* [Exercise]
Reproduce the listing word for word, starting at its first line and ending with the line that contains "Instagram has quickly".

☆ ☆ ☆ ☆

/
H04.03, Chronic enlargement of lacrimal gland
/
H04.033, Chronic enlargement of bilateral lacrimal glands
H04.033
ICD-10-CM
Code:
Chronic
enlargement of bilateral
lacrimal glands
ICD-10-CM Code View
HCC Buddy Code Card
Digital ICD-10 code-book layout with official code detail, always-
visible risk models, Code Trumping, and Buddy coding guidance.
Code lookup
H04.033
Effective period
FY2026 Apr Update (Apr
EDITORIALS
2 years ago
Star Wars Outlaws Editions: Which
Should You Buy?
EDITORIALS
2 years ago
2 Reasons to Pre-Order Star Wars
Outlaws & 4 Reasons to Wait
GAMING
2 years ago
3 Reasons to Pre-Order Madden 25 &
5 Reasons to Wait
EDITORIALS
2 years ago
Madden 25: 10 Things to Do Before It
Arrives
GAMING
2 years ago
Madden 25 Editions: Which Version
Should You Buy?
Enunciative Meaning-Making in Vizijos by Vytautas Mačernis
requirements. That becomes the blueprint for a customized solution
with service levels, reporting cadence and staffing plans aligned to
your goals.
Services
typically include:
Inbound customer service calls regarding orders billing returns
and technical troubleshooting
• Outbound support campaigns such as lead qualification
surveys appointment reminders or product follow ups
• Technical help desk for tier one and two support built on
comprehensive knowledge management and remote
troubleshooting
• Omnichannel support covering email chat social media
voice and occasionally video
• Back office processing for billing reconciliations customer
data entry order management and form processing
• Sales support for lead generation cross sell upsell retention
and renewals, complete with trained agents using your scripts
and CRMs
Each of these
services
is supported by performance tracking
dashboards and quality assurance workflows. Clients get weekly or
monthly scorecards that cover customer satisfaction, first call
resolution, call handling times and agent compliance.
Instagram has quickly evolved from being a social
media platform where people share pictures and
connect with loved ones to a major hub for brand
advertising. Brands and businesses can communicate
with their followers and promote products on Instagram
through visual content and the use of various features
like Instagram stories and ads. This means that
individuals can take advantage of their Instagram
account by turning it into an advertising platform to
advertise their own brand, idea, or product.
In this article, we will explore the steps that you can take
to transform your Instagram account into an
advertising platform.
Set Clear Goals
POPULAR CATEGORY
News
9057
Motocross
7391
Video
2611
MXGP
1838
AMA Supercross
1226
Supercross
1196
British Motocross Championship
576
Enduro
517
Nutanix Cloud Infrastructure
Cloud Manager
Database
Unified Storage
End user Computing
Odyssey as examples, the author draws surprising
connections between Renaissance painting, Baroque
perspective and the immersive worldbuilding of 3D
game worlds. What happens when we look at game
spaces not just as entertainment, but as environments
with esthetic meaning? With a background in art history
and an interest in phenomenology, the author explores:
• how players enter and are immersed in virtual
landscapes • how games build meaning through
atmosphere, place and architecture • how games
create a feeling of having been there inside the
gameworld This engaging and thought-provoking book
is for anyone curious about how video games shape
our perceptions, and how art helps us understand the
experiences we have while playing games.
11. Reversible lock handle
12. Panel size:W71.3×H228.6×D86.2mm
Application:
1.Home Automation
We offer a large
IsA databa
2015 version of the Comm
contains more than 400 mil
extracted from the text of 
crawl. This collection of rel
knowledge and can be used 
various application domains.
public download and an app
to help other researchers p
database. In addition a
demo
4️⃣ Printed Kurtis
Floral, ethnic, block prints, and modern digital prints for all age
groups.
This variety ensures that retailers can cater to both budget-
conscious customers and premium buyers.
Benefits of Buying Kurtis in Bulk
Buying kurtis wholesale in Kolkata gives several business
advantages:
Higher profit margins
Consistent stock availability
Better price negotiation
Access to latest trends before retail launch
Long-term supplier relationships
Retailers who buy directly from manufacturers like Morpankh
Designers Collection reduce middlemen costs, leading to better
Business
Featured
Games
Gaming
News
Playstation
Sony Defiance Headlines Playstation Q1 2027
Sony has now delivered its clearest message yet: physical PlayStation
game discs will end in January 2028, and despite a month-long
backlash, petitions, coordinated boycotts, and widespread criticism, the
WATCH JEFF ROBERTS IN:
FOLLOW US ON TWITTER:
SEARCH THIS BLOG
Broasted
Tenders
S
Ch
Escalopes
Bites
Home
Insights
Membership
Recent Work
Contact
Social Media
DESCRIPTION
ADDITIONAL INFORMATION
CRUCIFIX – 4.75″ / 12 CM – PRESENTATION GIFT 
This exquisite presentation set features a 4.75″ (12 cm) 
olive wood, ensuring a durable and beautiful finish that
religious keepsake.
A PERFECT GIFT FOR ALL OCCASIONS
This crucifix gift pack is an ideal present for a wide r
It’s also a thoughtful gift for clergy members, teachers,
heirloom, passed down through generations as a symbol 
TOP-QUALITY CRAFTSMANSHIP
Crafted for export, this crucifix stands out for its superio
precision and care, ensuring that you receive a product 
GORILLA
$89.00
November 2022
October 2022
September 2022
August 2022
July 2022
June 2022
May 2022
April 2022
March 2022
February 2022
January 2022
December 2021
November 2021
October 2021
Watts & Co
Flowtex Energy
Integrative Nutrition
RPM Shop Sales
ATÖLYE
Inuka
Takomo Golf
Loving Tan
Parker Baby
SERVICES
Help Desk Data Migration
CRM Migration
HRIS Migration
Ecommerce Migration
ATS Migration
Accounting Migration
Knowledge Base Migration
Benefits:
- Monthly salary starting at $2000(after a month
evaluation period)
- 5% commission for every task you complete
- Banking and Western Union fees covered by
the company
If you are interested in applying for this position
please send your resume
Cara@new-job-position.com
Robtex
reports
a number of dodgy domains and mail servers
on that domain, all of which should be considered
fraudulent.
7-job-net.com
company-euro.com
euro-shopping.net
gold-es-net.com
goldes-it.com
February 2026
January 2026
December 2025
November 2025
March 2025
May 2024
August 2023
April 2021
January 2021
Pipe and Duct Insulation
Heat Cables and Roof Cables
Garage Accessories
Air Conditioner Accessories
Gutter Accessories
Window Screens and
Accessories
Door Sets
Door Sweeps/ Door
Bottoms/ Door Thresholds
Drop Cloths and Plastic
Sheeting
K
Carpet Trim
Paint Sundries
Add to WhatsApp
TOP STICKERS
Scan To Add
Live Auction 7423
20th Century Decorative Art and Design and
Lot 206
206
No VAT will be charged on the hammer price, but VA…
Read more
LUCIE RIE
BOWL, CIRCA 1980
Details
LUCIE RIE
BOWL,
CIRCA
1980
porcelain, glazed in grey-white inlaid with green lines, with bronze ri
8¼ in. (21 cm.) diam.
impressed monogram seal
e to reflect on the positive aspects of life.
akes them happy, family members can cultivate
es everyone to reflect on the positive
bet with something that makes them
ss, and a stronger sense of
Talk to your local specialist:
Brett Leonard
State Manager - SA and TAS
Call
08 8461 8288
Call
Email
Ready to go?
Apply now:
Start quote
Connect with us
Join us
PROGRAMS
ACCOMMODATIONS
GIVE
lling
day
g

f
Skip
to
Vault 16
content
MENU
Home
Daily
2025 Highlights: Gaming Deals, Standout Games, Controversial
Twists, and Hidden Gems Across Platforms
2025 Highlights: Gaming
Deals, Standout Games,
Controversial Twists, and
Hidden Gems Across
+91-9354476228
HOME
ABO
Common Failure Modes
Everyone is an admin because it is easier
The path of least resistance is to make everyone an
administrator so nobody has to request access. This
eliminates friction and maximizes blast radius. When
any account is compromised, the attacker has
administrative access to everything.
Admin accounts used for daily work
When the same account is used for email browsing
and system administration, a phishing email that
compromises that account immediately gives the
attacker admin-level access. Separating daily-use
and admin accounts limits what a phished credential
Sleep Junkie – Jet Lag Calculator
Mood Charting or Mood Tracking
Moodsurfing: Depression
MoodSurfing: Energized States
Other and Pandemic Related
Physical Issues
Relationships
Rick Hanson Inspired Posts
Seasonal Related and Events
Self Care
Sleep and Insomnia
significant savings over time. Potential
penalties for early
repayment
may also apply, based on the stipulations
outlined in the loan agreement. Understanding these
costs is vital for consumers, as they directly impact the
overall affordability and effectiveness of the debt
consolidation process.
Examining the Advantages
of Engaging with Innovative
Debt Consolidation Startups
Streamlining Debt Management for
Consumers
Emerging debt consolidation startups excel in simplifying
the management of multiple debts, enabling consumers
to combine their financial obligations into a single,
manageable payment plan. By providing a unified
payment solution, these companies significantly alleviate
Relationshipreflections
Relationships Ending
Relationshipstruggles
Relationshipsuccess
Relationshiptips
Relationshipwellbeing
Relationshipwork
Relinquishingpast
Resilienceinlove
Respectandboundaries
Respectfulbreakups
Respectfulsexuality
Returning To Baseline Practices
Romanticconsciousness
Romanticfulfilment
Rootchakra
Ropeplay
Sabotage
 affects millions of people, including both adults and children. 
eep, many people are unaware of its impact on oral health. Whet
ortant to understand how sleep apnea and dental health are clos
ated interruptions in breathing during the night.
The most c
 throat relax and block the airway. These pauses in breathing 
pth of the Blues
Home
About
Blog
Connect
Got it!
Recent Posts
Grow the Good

☆ ☆ ☆ ☆

* [Answer to the exercise]
/
H04.03, Chronic enlargement of lacrimal gland
/
H04.033, Chronic enlargement of bilateral lacrimal glands
H04.033
ICD-10-CM
Code:
Chronic
enlargement of bilateral
lacrimal glands
ICD-10-CM Code View
HCC Buddy Code Card
Digital ICD-10 code-book layout with official code detail, always-
visible risk models, Code Trumping, and Buddy coding guidance.
Code lookup
H04.033
Effective period
FY2026 Apr Update (Apr
EDITORIALS
2 years ago
Star Wars Outlaws Editions: Which
Should You Buy?
EDITORIALS
2 years ago
2 Reasons to Pre-Order Star Wars
Outlaws & 4 Reasons to Wait
GAMING
2 years ago
3 Reasons to Pre-Order Madden 25 &
5 Reasons to Wait
EDITORIALS
2 years ago
Madden 25: 10 Things to Do Before It
Arrives
GAMING
2 years ago
Madden 25 Editions: Which Version
Should You Buy?
Enunciative Meaning-Making in Vizijos by Vytautas Mačernis
requirements. That becomes the blueprint for a customized solution
with service levels, reporting cadence and staffing plans aligned to
your goals.
Services
typically include:
Inbound customer service calls regarding orders billing returns
and technical troubleshooting
• Outbound support campaigns such as lead qualification
surveys appointment reminders or product follow ups
• Technical help desk for tier one and two support built on
comprehensive knowledge management and remote
troubleshooting
• Omnichannel support covering email chat social media
voice and occasionally video
• Back office processing for billing reconciliations customer
data entry order management and form processing
• Sales support for lead generation cross sell upsell retention
and renewals, complete with trained agents using your scripts
and CRMs
Each of these
services
is supported by performance tracking
dashboards and quality assurance workflows. Clients get weekly or
monthly scorecards that cover customer satisfaction, first call
resolution, call handling times and agent compliance.
Instagram has quickly evolved from being a social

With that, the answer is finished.